Provided passage
========================

/**
 * @file decision_tree_main.cpp
 * @author Ryan Curtin
 *
 * A command-line program to build a decision tree.
 *
 * mlpack is free software; you may redistribute it and/or modify it under the
 * terms of the 3-clause BSD license.  You should have received a copy of the
 * 3-clause BSD license along with mlpack.  If not, see
 * http://www.opensource.org/licenses/BSD-3-Clause for more information.
 */
#include <mlpack/prereqs.hpp>
#include <mlpack/core/util/cli.hpp>
#include <mlpack/core/util/mlpack_main.hpp>
#include "decision_tree.hpp"

using namespace std;
using namespace mlpack;
using namespace mlpack::tree;
using namespace mlpack::data;
using namespace mlpack::util;

PROGRAM_INFO("Decision tree",
    // Short description.

========================

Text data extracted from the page
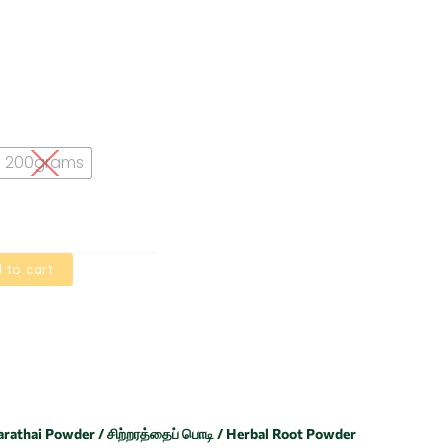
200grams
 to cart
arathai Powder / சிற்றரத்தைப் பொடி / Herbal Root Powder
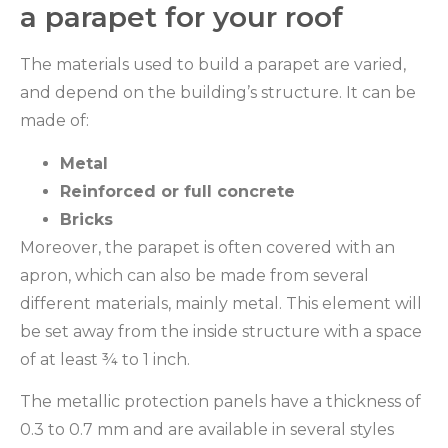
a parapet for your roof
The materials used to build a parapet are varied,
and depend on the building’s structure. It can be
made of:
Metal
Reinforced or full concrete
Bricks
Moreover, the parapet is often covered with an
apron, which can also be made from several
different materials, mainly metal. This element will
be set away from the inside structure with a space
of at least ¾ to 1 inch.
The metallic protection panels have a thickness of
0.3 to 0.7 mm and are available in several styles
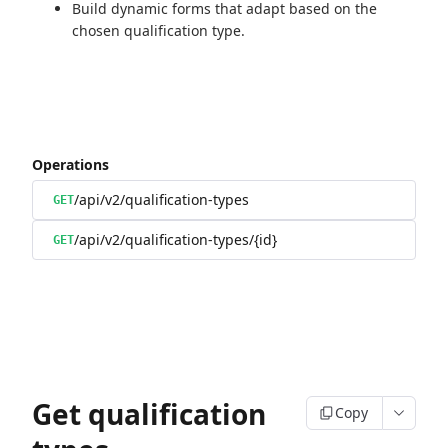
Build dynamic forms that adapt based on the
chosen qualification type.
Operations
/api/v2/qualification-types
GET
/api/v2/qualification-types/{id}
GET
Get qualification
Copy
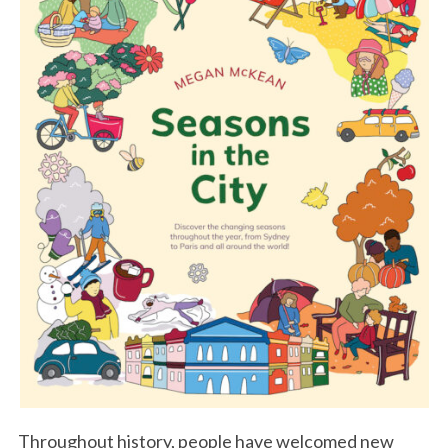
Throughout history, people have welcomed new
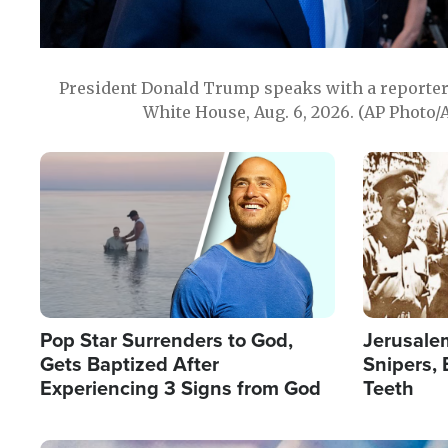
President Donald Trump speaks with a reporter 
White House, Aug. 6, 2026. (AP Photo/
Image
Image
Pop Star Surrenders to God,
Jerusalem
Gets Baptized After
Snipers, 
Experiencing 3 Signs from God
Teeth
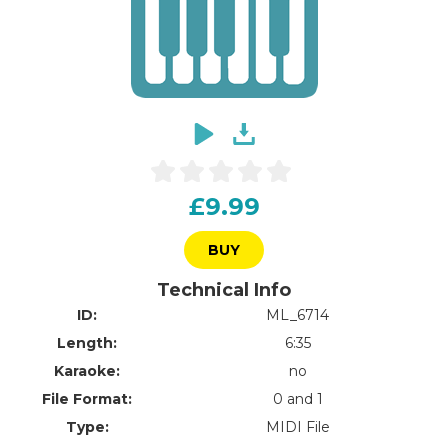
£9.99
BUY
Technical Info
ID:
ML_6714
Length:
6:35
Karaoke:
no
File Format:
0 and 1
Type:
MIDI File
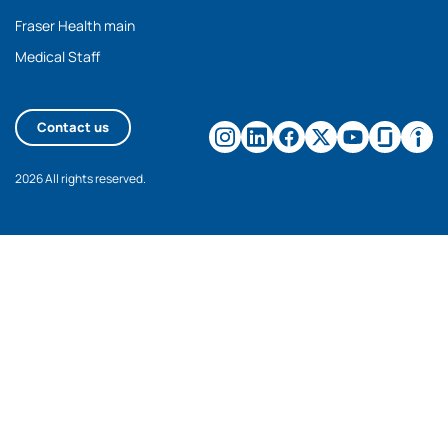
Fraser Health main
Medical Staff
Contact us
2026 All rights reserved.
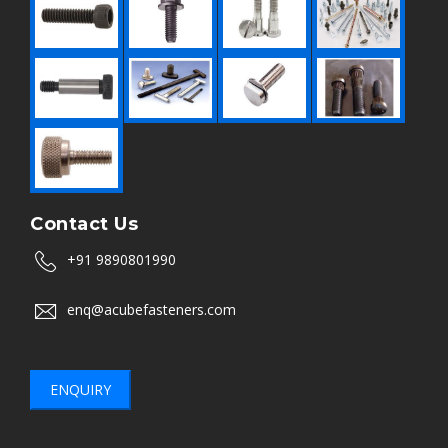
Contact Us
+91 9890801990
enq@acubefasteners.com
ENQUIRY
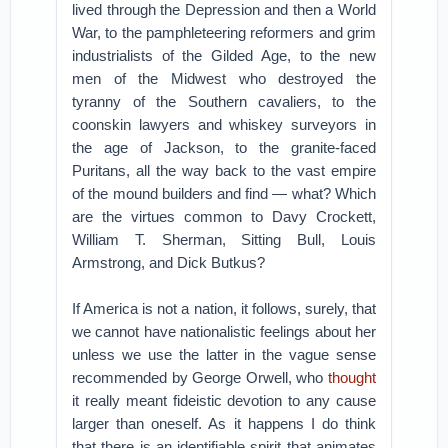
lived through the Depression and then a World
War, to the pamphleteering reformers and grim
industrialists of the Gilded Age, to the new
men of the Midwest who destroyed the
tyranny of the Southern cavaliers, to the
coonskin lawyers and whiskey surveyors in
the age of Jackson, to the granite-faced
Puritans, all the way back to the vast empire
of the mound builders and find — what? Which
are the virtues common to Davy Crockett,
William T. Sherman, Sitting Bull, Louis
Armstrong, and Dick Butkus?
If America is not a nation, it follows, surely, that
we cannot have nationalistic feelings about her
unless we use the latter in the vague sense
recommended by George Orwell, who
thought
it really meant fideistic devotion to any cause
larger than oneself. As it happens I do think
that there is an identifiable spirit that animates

========================

To do
1. Please recast the rows from the start of the rows up to and including the line with "arathai Powder /" as a JSON list of strings, one per line, skipping blank lines and leaving out the pictures.
2. Continue the mlpack decision tree code from the point where it stops.
These rows have no connection to the mlpack decision tree code.

Your written answers
1.
[
  "200grams",
  " to cart",
  "arathai Powder / சிற்றரத்தைப் பொடி / Herbal Root Powder"
]

2.
    "An implementation of an ID3-style decision tree for classification, which"
    " supports categorical data.  Given labeled data with numeric or "
    "categorical features, a decision tree can be trained and saved; or, an "
    "existing decision tree can be used for classification on new points.",
    // Long description.
    "Train and evaluate using a decision tree.  Given a dataset containing "
    "numeric or categorical features, and associated labels for each point in "
    "the dataset, this program can train a decision tree on that data."
    "\n\n"
    "The training set and associated labels are specified with the " +
    PRINT_PARAM_STRING("training") + " and " + PRINT_PARAM_STRING("labels") +
    " parameters, respectively.  The labels should be in the range [0, "
    "num_classes - 1]. Optionally, if " +
    PRINT_PARAM_STRING("labels") + " is not specified, the labels are assumed "
    "to be the last dimension of the training dataset."
    "\n\n"
    "When a model is trained, the " + PRINT_PARAM_STRING("output_model") + " "
    "output parameter may be used to save the trained model.  A model may be "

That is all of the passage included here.